Cancer Center, Department of Pathology, Nanjing Medical University, Nanjing 210029, P.R. China.
Int J Oncol. 2014 Mar;44(3):769-80. doi: 10.3892/ijo.2013.2234. Epub 2013 Dec 30.
Prostaglandin E2 (PGE2) has been implicated in hepatocellular carcinoma cell invasion. Recently, it was reported that Y box-binding protein 1 (YB-1) is closely correlated with malignancy. This study was designed to examine the mechanisms by which PGE2 increases YB-1 expression and promotes HCC cell invasion. PGE2 greatly enhanced HCC cell invasion through upregulation of the YB-1 protein, and the EP1 receptor is mainly responsible for this regulation. Src and EGFR were both activated by PGE2, which in turn increased the phosphorylation levels of p44/42 MAPK. Src, EGFR and p44/42 MAPK were all involved in PGE2-induced YB-1 expression. Chemical inhibitors and RNAi analysis all confirmed the role of mTOR complex 1 in YB-1 expression induced by PGE2. Furthermore, YB-1 was able to regulate the expression of a series of EMT-associated genes, which indicated that YB-1 could have the potential to control the epithelial-mesenchymal transition process in HCC cells. These findings reveal that PGE2 upregulated YB-1 expression through the EP1/Src/EGFR/p44/42 MAPK/mTOR pathway, which greatly enhanced HCC cell invasion. This study for the first time describes the mechanisms through which PGE2 regulates YB-1 expression and promotes HCC cell invasion.
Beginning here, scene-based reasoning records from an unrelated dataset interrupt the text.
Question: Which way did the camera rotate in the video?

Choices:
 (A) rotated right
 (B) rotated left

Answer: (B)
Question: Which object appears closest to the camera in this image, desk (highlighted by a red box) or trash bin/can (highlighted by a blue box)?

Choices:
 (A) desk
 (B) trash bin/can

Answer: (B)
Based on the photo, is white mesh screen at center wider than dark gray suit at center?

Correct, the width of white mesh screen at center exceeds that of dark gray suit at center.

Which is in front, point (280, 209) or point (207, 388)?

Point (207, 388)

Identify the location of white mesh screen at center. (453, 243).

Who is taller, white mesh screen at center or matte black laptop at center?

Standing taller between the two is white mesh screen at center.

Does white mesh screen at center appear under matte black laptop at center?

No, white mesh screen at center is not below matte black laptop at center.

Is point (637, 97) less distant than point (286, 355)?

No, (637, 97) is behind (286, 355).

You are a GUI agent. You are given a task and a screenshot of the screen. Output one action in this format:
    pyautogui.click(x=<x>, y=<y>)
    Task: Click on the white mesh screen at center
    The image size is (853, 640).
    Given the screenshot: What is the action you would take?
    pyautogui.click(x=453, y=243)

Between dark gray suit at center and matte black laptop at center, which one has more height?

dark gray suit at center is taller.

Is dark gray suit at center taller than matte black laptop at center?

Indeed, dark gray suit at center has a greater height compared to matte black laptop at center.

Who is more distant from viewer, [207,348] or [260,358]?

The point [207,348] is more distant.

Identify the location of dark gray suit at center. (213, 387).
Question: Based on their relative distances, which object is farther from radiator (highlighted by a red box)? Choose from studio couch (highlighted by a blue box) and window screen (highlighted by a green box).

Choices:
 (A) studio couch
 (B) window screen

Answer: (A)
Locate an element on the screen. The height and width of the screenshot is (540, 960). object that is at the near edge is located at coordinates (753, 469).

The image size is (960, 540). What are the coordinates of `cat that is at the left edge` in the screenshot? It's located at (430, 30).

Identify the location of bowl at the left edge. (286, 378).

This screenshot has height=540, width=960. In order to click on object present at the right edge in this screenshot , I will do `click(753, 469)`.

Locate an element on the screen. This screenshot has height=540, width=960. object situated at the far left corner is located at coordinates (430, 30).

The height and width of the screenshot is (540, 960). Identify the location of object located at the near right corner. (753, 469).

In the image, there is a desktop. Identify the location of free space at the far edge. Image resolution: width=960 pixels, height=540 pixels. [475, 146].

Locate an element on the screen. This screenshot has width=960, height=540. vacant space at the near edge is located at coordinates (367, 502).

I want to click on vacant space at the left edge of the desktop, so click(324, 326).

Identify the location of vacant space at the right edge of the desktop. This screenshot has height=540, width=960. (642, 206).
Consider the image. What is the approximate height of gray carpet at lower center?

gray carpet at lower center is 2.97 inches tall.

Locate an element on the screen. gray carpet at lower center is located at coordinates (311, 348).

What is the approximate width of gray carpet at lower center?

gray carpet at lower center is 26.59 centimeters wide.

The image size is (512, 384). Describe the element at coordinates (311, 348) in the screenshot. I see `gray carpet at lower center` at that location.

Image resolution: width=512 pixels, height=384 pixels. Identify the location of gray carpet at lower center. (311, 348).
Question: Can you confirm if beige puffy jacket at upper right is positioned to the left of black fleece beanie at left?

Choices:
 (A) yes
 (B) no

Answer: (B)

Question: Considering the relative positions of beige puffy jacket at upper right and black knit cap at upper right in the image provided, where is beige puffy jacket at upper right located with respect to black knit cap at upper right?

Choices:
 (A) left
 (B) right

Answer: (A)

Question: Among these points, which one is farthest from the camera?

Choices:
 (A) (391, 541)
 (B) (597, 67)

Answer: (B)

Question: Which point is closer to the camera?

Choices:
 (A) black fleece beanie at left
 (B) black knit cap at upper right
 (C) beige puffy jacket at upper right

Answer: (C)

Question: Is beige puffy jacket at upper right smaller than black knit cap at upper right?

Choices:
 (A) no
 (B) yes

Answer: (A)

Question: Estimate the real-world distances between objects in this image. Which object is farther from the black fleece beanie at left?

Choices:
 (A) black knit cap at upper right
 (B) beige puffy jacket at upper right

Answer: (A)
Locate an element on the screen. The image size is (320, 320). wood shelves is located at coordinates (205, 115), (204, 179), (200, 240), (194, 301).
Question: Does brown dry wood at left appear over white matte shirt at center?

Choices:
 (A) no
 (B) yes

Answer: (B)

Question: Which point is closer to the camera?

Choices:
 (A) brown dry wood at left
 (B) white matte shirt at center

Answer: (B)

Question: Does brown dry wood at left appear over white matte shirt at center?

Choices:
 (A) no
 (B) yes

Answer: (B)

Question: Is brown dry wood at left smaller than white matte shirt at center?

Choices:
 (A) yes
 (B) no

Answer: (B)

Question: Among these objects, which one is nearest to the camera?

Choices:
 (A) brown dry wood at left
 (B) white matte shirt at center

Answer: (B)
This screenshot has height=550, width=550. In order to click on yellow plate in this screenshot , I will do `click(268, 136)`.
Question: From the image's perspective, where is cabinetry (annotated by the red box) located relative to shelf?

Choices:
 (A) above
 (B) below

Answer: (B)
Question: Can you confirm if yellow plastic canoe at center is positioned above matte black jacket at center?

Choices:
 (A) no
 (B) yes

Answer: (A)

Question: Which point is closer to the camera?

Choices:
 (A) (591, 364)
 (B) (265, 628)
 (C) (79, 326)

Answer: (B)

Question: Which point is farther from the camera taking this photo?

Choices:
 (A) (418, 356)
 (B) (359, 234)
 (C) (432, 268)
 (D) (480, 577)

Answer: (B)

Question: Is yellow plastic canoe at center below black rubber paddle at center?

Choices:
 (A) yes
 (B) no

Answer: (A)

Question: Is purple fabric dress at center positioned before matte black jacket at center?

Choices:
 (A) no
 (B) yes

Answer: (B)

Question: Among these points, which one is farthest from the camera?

前列腺素 E2(PGE2)已被牵涉到肝癌细胞的侵袭中。最近有报道称,Y 盒结合蛋白 1(YB-1)与恶性肿瘤密切相关。本研究旨在探讨 PGE2 增加 YB-1 表达并促进 HCC 细胞侵袭的机制。PGE2 通过上调 YB-1 蛋白极大地增强了 HCC 细胞的侵袭能力,而 EP1 受体主要负责这种调节。PGE2 激活了Src 和 EGFR,进而增加了 p44/42 MAPK 的磷酸化水平。Src、EGFR 和 p44/42 MAPK 均参与了 PGE2 诱导的 YB-1 表达。化学抑制剂和 RNAi 分析均证实 mTOR 复合物 1 在 PGE2 诱导的 YB-1 表达中起作用。此外,YB-1 能够调节一系列 EMT 相关基因的表达,这表明 YB-1 有可能控制 HCC 细胞中的上皮-间充质转化过程。这些发现表明,PGE2 通过 EP1/Src/EGFR/p44/42 MAPK/mTOR 通路上调 YB-1 表达,从而极大地增强了 HCC 细胞的侵袭。本研究首次描述了 PGE2 调节 YB-1 表达并促进 HCC 细胞侵袭的机制。